*Questions to answer*.
• 1. Do statements (a), (b) and (c) agree with the passage on relational database theory? For each one, answer yes or no and quote the words of the passage that decide it. (a) Codd's paper was published in June 1970. (b) The author was the one who corrected the expert about why the theory is called relational. (c) The union of {a,b,c,d} and {d,e,f} contains the letter d twice.
• 2. In the passage on relational database theory, how long does the author believe a full enough explanation of the necessary set theory would be?

** Supplied passage follows **

In which the author discloses a pet peeve and lays out the minimum necessary understanding of set theory for query writing and relational database design.

While the concepts had antecedents in the form of thoughts and papers written by mathematical thinkers, the generally accepted origin of relational database theory is a paper written by a mathematician or engineer at IBM, E. F. Codd, and published in the Communications of the Association of Computing Machinery in June of 1970. Entitled “A Relational Model of Data for Large Shared Data Banks”. codd.pdf

The paper is written in mathematical language and not very accessible to a non-mathematician. Fortunately the concepts are laid out in simpler fashion in subsequent publications such as the one by Chris Date that I previously mentioned, and I imagine in hundreds of computer science textbooks by now.

In the olden days, I attended a relational database session in which LargeFinCo brought in an expert to give the development staff one day’s worth of relational database theory. He started out by explaining that it was called ‘relational database theory’ because the tables had relationships between them. I prepared to object, but another programmer beat me to it, and explained that is not the reason its called relational, and in fact the relation is a mathematical analogue to a table. Its a minor point, really a point of style, but perhaps something to whip out at some point during a heated debate over a relational database design, or to embarrass an instructor with only a superficial understanding of his course material—which we ought not do as that would be mean.

Codd was a mathematician, and a “relation” is a mathematical object with many attributes and applications. For the purposes of our discussion, a relation can be thought of as a set of name-value pairs which can form the basis of something that can be represented as a table. A precise mathematical description of a database table can be expressed as “a set of n-tuples”, but we will get to that later.

The foundational building block of relational database theory is the mathematical concept of the set. While I proudly display the book Naive Set Theory by Halmos in my library, one need not go to such extremes. I do commend you to some fuller explanations of set theory available on the interweb and found by your favorite search engine. There are a few things you must memorize and understand at an intuitive level to work with relational databases—I believe that a full enough explanation would run less than 10 pages. Most of these things people learn by working with this stuff, but I believe a more formal grounding brings out some nuance that one might not pick up on the job.

Here are the concepts that I believe are fundamental to relational database theory, and extremely general in application to many aspects of computer technology:

Definition of a set: Mathematically a set may be any arbitrary collection of designated objects. For instance the set of integers greater than 3, or the letters in the english alphabet. When I talk about sets here, I will always be referring to sets of identical mathematical objects. This will be explained as we go through it.

Union of sets: The set of elements contained in two sets with duplicates eliminated. For instance the union of {a,b,c,d} and {d,e,f} will be {a,b,c,d,e,f}. The letter d is in both sets but only included once in the resulting set. Note that set operations are “closed on sets’, that is sets are input to the operation and the output is a set.

** End of Supplied passage **
** Material provided follows **

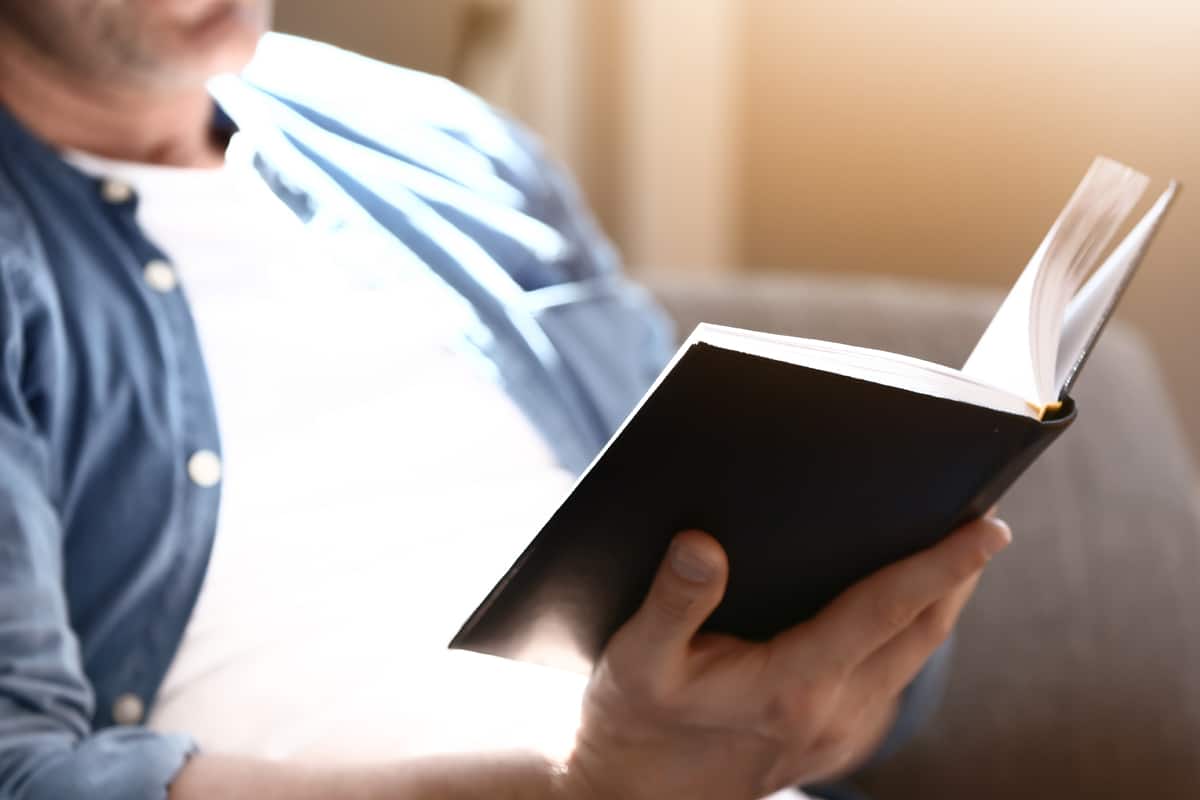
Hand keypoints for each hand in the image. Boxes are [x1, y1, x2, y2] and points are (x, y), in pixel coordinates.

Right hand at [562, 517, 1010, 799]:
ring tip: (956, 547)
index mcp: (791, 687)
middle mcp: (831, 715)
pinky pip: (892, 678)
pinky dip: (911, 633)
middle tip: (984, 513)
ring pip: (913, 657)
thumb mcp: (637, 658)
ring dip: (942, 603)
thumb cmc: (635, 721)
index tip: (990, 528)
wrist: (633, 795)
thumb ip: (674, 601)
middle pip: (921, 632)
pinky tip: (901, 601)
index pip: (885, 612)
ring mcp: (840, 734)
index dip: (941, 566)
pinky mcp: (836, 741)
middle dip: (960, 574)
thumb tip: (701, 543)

** End of Material provided **
** Material provided follows **

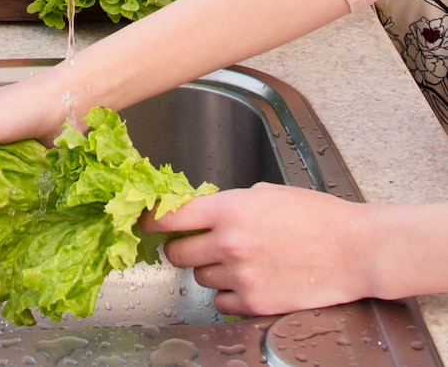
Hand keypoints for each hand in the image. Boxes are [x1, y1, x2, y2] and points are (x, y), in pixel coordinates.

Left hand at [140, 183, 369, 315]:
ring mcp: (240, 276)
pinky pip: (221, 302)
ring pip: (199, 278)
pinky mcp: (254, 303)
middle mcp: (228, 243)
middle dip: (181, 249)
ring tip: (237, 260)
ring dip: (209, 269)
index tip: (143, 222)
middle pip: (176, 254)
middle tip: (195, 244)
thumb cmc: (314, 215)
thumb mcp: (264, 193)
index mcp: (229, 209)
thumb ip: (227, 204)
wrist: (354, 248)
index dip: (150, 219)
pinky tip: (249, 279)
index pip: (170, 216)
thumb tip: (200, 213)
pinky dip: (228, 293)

** End of Material provided **

*Solutions to the problems*.
• 1.
(a) Yes: "published in the Communications of the Association of Computing Machinery in June of 1970"
(b) No: "I prepared to object, but another programmer beat me to it"
(c) No: "The letter d is in both sets but only included once in the resulting set."

• 2. Less than 10 pages.